Actress, singer, playwright, screenwriter, comedian and sex symbol Mae West was born Mary Jane West 123 years ago today in Bushwick, Brooklyn. Here are 10 MW Did-You-Knows:

  • West was delivered in her family’s home by her midwife aunt. Her father was a prize fighter and, later, a private investigator.
  • Her first public performance is said to occurred at the age of five, when, ironically enough, she entertained at a church social at a still-extant Queens establishment called Neir’s Social Hall (now Neir’s Tavern). After that, she performed in local talent shows.
  • West’s first Broadway appearance came in a 1911 revue called A La Broadway, which was mounted by her former dancing teacher and long-time impresario of juvenile theatrical acts, Ned Wayburn. The revue folded after just eight performances.
  • Her first review in The New York Times, when she was 18 years old, stated, “A girl named Mae West, hitherto unknown, pleased by her grotesquerie and snappy way of singing and dancing.”
  • West began writing risqué plays under the name Jane Mast, and her first starring role on Broadway came in a 1926 play she wrote called Sex. Conservative critics and church groups objected to the play, but the production was a hit. Eventually, the pressure put on by the groups led to West being arrested and placed in jail at Jefferson Market Courthouse (it’s now a public library).
  • West could have paid a fine and remained free, but she opted for a sentence of ten days in jail, figuring it would be good publicity (it was).
  • Of the twelve pictures West appeared in, she wrote or co-wrote nine of them.
  • From the 1920s forward, West was an outspoken supporter of gay rights.
  • West’s 1928 play, Diamond Lil, earned her a ticket to Hollywood (the play was eventually adapted for the screen as She Done Him Wrong and costarred Cary Grant). She was nearly 40 when she signed her first movie contract.
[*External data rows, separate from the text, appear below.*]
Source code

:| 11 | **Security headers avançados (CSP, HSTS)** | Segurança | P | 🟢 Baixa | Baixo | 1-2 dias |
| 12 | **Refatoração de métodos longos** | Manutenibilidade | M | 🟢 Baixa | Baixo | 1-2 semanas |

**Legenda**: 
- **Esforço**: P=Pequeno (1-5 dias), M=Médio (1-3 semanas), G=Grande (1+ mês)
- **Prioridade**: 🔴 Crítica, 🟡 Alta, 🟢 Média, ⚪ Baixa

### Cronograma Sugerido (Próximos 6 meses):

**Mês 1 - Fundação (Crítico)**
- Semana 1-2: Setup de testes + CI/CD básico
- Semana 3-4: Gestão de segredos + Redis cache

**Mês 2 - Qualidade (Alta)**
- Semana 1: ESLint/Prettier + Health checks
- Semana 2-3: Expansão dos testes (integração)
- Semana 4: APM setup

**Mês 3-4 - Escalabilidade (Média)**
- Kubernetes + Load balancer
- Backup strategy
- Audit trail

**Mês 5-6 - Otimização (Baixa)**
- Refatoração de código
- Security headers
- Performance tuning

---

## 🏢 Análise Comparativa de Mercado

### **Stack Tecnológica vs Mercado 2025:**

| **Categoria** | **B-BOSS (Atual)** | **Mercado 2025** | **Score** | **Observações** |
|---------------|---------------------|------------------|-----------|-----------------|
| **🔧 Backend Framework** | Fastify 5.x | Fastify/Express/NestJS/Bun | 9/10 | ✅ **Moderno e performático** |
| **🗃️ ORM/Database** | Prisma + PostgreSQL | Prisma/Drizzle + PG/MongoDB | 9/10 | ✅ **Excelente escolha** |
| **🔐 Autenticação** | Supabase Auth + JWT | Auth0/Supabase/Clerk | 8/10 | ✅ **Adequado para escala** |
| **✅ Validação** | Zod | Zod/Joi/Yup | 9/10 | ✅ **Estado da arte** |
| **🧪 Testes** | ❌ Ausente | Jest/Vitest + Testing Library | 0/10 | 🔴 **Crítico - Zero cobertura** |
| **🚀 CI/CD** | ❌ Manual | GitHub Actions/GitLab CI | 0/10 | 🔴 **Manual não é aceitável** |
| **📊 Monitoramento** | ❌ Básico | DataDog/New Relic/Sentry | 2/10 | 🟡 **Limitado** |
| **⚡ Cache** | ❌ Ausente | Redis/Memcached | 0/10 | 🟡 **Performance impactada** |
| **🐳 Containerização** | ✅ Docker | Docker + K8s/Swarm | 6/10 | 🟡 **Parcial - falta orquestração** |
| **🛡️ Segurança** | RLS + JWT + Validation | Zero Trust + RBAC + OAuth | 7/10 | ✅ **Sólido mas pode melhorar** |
  • After strict enforcement of the Motion Picture Production Code began in 1934, putting a damper on her popularity (a toned-down Mae West wasn’t as appealing to the public), West performed in nightclubs, mounted a Las Vegas revue, made records (something she’d been doing since the 1930s) and wrote books. Her final film, Sextette (1978), closed out a career that had spanned more than seventy years.
  • Happy birthday, Mae West, wherever you may be!